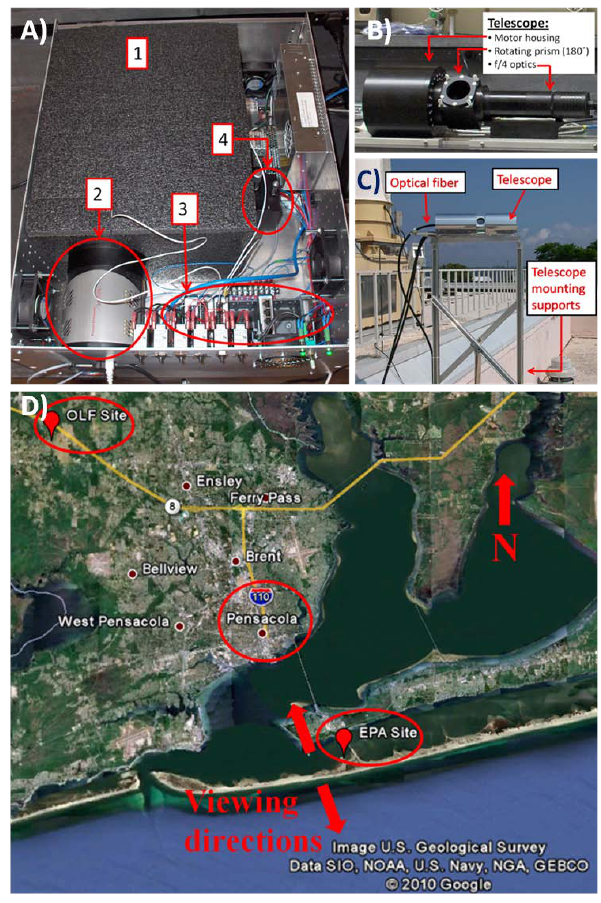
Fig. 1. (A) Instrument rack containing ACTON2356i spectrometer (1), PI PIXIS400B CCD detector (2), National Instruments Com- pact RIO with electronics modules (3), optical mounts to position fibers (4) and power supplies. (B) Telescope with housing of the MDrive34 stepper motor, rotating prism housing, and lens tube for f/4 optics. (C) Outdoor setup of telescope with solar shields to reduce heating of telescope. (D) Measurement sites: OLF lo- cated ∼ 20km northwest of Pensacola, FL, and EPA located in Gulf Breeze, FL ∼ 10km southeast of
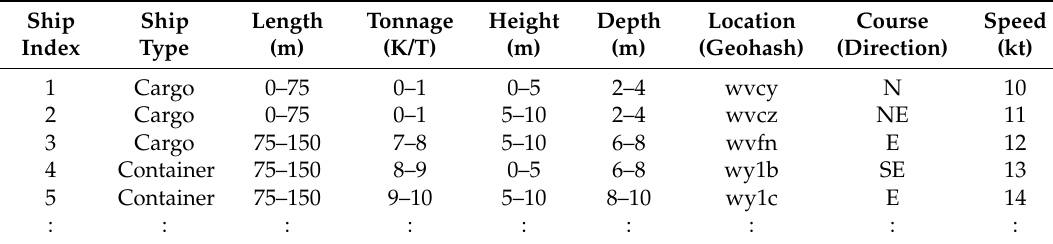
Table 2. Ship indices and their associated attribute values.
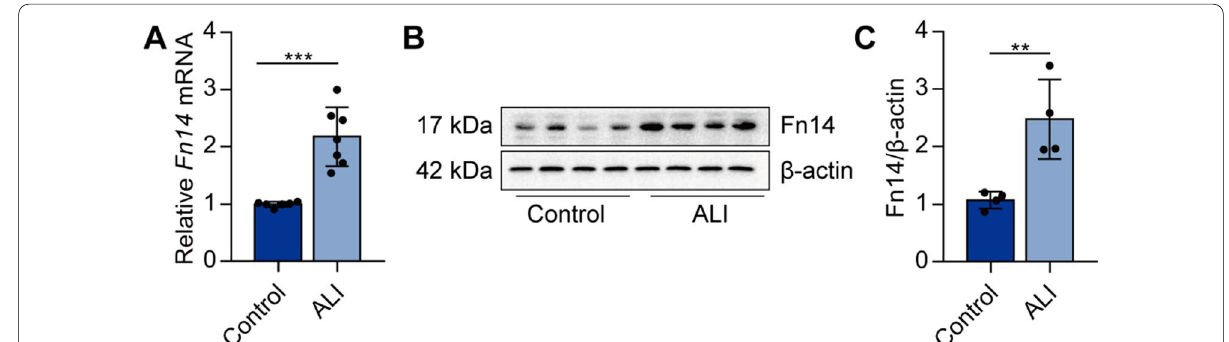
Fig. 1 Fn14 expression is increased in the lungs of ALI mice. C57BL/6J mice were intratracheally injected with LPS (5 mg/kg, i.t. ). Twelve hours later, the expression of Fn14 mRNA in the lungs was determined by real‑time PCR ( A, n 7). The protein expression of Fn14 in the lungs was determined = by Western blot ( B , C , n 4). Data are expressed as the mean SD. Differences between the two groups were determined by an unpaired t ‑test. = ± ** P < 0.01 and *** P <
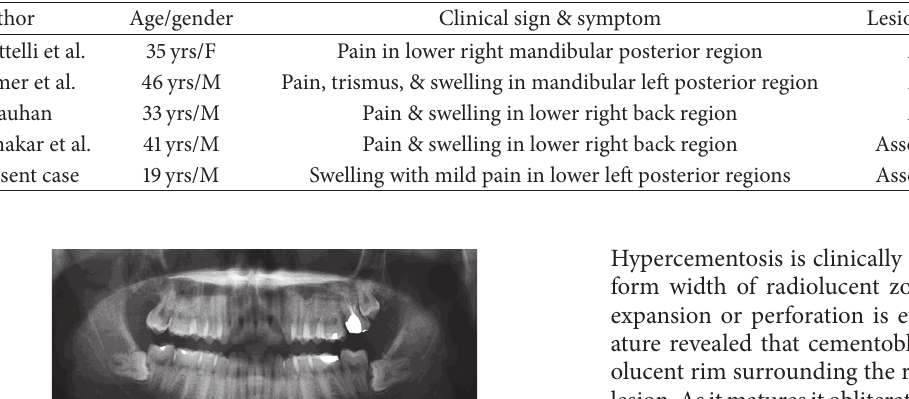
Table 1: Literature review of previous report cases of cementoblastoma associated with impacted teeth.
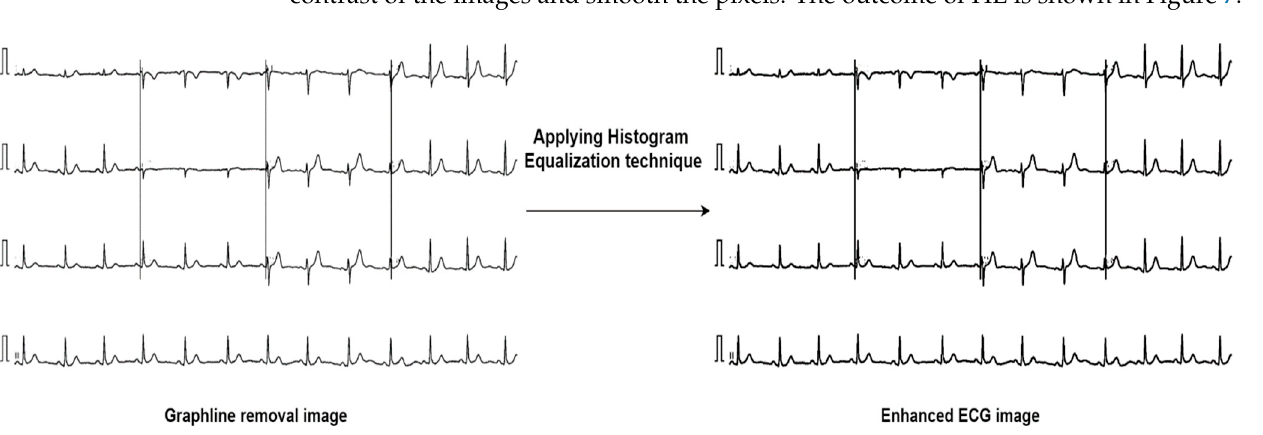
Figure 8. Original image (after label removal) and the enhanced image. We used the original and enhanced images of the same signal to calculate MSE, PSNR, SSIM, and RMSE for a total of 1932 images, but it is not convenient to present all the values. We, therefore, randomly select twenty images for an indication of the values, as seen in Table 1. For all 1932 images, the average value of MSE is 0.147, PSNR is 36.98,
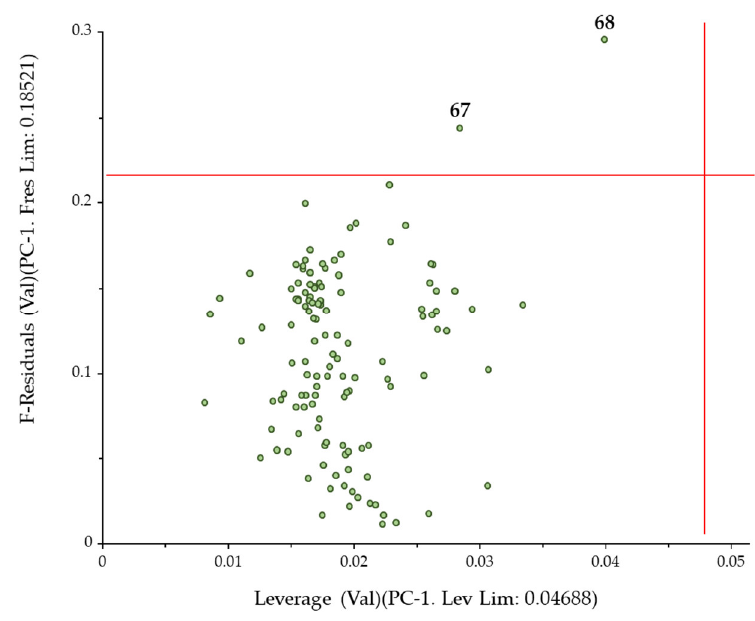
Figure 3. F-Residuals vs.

------------------------------

• What to work on
Gather up the lines containing the word "associated" from these records and copy them.

• Answer space
Table 2. Ship indices and their associated attribute values.
Table 1: Literature review of previous report cases of cementoblastoma associated with impacted teeth.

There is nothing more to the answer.